Kaşlarımı anlamaya çalışır gibi çatıp, kulak kabarttım. Kuş sesleri geliyordu
hala. Başımı sağa sola çevirip eni konu arandım. Seslerin yandaki pencereden
geldiğini anladım sonunda. Hâlâ bendeki bu halin ne olduğuna anlam vermeye
çalışıyorlardı diğerleri. Yüzümdeki memnuniyetsizliği sezmişlerdi. “Ee bu
kuşlar ötmüyor ama hala.” dedim. Halanın
yüzünde eksilmiş dişlerini saklamaya çalışan gülüşü göründü yine. Bu gülüşün
yıllar içinde eniştenin o müstehzi gülüşünden de pay kaptığını fark ettiğim o
an kafamda bir şeyler kıpırdadı. Girişte gördüğümüz nar ve incir ağacı geldi
aklıma. İhtiyar akrabalarımız deminden beri seslerini çıkarmamış, toyluğumuza
ince ince gülmüş, bizimle küçük bir oyun oynamışlardı.
Ben
mutfağa dönünce hala anlatmaya başladı. Bir yandan da ikram edecek bir şeyler
daha aranıyordu. “Üç ay önce aldık kızlarımızı. Bebekler daha ötmüyorlar.

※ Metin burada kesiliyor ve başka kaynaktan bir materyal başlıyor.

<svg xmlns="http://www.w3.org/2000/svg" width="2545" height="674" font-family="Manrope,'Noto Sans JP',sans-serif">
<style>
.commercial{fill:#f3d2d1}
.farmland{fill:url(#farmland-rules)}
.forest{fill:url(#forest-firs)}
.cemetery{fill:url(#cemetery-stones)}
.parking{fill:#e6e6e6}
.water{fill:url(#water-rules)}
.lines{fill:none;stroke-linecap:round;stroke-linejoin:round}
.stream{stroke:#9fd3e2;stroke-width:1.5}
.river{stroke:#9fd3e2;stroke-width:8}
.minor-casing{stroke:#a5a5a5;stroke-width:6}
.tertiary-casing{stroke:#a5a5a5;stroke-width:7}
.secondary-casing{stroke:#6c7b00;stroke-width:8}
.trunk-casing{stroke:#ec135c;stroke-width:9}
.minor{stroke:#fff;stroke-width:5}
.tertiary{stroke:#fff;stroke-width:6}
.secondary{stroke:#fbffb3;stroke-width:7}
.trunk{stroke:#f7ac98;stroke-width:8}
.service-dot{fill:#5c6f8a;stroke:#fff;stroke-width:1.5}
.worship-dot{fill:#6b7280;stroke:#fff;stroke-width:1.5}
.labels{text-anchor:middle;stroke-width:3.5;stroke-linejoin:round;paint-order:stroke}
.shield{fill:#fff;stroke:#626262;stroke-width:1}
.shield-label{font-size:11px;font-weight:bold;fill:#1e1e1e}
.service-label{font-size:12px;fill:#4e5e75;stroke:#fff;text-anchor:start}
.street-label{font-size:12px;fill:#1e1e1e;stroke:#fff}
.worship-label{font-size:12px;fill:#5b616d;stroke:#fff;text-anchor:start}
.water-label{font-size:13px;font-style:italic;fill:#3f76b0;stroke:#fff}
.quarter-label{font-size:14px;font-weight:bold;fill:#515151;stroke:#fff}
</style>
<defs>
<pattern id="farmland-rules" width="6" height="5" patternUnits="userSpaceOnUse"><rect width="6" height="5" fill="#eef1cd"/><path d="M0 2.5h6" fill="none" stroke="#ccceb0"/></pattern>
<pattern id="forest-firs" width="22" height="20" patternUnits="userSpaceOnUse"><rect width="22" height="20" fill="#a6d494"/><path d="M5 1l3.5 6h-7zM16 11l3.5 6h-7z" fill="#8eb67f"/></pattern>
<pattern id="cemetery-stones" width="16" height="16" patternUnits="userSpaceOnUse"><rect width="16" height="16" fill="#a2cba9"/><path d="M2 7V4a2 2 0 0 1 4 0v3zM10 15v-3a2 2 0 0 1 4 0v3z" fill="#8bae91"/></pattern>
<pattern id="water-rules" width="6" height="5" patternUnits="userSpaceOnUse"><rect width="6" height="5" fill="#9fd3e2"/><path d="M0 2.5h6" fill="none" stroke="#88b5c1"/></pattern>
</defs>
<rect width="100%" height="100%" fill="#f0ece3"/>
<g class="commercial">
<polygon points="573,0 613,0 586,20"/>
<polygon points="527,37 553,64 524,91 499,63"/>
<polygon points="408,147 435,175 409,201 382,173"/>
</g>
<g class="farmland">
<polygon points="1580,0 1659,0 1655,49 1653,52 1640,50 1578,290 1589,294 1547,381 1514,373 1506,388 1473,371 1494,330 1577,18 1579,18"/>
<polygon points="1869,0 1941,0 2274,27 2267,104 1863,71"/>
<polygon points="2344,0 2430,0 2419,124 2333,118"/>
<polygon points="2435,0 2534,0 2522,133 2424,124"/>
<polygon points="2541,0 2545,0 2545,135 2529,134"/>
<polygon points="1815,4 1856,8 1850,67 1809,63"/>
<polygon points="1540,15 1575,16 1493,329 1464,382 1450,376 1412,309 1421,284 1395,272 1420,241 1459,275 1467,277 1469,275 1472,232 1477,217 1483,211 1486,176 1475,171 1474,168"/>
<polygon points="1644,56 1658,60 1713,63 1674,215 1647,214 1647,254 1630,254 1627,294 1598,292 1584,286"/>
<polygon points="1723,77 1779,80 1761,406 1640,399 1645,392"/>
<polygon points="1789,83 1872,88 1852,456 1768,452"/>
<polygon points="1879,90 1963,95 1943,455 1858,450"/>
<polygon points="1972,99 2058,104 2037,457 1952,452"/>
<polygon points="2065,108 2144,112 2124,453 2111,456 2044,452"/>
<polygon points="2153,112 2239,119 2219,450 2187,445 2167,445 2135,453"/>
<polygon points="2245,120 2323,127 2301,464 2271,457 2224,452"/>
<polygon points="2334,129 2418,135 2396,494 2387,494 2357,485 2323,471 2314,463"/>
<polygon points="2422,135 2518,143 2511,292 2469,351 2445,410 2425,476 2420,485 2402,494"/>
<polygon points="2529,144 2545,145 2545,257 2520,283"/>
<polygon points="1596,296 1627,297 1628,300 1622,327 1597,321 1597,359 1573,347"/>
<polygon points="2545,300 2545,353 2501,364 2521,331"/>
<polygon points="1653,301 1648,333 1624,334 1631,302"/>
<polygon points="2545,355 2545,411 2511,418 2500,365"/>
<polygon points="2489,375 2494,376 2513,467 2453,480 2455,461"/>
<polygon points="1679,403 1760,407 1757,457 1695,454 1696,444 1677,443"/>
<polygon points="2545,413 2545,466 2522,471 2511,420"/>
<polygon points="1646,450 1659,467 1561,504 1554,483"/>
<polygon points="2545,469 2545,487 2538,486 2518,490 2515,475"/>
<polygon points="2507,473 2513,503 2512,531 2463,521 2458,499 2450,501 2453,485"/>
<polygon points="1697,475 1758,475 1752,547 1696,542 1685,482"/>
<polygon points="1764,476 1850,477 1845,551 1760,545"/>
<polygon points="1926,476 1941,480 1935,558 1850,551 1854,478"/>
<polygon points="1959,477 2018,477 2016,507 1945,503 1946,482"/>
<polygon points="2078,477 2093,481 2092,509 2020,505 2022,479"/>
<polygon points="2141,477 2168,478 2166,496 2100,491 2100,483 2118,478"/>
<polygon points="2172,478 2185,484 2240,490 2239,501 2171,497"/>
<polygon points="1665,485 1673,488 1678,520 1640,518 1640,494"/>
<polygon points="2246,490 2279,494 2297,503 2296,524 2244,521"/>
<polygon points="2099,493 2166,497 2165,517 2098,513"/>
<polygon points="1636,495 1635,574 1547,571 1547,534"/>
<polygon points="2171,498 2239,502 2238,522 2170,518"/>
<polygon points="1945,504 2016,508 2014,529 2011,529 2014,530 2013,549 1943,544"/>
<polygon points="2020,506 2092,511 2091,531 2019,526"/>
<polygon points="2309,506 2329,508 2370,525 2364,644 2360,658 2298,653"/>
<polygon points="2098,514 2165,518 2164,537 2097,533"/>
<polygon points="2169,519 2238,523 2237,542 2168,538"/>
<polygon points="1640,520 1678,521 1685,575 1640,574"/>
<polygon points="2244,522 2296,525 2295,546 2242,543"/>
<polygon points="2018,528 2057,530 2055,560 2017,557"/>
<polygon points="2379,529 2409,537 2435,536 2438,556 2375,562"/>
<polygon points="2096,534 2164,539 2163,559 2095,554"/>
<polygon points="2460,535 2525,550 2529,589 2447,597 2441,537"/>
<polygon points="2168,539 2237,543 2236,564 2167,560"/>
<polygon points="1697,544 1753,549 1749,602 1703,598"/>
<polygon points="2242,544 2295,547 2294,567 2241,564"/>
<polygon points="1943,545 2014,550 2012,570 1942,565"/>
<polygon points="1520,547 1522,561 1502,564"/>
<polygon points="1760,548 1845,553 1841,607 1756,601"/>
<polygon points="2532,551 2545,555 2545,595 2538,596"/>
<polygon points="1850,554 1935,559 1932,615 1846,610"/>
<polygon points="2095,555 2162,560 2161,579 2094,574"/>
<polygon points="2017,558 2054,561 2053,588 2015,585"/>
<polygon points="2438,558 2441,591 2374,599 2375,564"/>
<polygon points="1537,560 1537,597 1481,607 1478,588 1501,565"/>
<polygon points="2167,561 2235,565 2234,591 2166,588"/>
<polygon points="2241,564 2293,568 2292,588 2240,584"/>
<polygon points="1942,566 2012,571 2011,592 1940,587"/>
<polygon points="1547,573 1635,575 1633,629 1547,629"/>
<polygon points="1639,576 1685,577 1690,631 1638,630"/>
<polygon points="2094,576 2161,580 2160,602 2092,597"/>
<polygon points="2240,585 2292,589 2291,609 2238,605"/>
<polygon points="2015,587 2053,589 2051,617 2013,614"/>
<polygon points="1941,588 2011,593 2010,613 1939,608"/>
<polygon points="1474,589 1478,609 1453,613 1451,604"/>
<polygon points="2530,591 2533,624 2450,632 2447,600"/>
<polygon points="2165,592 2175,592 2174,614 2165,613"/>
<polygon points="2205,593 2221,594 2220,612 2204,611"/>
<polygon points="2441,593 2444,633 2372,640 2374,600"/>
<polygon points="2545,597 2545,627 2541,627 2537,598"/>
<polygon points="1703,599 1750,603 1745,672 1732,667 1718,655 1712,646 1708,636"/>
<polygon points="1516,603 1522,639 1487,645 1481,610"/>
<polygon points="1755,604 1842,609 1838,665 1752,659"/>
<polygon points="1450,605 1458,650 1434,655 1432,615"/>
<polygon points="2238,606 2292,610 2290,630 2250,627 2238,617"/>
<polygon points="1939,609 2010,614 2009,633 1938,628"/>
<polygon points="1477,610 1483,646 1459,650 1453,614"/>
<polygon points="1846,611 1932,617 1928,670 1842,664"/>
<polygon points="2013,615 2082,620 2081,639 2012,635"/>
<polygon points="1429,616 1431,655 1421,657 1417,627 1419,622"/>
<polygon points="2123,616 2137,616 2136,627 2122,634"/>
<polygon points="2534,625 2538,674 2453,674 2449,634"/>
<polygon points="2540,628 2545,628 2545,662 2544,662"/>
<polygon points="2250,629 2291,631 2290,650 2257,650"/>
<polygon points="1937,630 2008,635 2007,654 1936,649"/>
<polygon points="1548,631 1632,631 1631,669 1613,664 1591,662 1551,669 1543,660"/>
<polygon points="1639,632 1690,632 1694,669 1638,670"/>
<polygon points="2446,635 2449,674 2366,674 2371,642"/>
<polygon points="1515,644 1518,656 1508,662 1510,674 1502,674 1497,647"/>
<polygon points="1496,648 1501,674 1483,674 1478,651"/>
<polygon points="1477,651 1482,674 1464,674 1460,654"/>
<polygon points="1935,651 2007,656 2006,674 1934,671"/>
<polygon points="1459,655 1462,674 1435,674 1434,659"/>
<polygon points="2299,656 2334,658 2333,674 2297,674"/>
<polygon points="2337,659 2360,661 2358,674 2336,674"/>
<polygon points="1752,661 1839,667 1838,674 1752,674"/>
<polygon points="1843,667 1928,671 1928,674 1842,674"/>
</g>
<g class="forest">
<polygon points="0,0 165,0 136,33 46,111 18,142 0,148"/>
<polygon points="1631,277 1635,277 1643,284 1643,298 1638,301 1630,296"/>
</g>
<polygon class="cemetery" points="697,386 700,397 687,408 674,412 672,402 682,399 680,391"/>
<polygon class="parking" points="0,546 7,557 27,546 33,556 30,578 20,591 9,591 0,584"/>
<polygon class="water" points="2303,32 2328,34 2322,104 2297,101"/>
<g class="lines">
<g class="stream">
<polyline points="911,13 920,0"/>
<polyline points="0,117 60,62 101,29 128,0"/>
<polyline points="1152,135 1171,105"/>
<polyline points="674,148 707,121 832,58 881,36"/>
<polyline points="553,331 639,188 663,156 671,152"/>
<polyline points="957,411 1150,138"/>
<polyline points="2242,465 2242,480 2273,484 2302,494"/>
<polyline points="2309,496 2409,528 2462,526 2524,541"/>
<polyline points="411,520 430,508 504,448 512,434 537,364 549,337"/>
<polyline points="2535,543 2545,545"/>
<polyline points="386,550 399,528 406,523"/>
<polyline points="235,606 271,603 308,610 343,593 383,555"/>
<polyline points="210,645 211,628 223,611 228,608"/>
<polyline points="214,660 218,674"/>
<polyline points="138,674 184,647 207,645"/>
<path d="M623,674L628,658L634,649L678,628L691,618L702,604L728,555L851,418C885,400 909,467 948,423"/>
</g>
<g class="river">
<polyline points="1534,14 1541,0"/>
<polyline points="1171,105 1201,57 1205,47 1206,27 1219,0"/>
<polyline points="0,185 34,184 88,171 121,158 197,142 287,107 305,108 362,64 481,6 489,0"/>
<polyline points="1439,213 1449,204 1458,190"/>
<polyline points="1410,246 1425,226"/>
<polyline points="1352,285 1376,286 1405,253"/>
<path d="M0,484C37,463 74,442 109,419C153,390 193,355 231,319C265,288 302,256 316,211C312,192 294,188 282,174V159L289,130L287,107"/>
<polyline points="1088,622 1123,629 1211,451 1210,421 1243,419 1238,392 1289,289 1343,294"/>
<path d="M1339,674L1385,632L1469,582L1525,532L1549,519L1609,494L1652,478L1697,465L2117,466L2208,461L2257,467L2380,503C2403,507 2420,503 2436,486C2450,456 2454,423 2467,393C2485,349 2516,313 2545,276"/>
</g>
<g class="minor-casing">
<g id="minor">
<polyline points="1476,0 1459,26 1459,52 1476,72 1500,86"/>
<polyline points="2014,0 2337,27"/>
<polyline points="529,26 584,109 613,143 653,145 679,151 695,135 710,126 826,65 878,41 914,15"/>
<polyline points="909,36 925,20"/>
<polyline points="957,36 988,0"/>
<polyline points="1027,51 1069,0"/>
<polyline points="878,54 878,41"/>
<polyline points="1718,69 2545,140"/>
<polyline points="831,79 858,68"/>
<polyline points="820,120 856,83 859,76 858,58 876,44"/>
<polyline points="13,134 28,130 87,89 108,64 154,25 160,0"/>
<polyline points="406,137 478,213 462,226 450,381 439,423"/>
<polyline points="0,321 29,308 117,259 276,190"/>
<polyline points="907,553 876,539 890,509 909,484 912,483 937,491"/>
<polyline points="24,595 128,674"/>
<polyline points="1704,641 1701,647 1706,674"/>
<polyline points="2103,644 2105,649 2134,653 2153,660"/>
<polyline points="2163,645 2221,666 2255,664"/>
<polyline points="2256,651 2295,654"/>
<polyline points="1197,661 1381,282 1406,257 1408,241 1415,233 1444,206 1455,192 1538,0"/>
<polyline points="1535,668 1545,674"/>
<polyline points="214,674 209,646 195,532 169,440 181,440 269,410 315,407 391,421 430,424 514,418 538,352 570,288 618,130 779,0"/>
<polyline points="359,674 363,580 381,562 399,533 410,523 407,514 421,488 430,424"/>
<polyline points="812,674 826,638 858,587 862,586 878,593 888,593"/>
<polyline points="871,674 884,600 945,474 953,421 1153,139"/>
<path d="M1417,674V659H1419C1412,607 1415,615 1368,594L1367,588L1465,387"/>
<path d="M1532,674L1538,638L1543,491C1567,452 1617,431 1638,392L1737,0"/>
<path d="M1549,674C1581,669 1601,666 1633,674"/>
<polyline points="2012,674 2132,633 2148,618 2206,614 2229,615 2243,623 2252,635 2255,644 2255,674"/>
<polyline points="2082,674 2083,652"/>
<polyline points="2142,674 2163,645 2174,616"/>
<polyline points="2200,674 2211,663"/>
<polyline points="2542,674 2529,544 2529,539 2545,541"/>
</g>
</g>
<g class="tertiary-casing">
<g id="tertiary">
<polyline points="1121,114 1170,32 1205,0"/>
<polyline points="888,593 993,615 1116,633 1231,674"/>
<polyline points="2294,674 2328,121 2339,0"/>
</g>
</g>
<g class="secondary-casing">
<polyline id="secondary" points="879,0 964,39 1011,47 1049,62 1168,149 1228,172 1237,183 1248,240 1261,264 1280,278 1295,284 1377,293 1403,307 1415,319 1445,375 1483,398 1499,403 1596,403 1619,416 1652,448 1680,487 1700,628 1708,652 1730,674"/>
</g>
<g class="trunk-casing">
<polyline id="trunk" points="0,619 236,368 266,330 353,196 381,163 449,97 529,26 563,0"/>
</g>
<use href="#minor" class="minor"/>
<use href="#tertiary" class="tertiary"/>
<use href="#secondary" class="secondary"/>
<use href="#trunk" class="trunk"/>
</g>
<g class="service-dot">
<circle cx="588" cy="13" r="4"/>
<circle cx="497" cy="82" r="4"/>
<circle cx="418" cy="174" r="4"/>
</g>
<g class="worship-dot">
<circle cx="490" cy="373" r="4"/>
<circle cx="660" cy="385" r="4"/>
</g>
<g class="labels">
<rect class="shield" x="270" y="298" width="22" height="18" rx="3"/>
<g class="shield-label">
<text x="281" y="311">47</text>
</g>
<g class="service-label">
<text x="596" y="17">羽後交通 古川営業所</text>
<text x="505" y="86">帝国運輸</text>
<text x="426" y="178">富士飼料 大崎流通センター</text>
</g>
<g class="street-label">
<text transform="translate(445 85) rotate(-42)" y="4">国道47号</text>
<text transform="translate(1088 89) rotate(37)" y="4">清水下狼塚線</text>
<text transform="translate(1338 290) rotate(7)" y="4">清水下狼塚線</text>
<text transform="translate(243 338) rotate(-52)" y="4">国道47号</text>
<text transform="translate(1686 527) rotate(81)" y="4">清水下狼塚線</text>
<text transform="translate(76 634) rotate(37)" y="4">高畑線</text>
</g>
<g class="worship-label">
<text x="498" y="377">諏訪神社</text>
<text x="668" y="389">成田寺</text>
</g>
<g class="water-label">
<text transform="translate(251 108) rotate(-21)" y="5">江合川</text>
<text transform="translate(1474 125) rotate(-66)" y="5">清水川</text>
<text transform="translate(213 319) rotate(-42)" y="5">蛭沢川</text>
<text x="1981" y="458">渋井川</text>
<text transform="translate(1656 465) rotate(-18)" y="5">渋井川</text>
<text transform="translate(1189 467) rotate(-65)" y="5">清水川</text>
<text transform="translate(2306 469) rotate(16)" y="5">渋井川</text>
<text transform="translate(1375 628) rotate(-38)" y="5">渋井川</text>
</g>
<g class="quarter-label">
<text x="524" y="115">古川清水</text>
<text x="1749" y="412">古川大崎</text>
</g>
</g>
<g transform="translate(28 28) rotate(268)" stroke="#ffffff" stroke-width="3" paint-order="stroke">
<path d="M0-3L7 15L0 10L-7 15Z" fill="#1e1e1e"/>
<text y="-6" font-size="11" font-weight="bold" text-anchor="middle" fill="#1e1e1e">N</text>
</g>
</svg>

Enişteniz ötmeye alışmaları için telefona kuş sesi indirtti. Kuşçu çocuk
halledivermiş sağ olsun. Pencerede duruyor öyle çalıyor sürekli. Benim kızlarım
da ötecek yakında inşallah, bir dahaki bayrama gelince dinlersiniz artık.”
dedi. Şaşkınca birbirimize bakıp gülüyorduk, “hala sen bize bir bardak su
veriver.” dedim.
Kuş
sesleri geliyordu kulağımıza ve sanırım o kadar da mükemmel değildiler.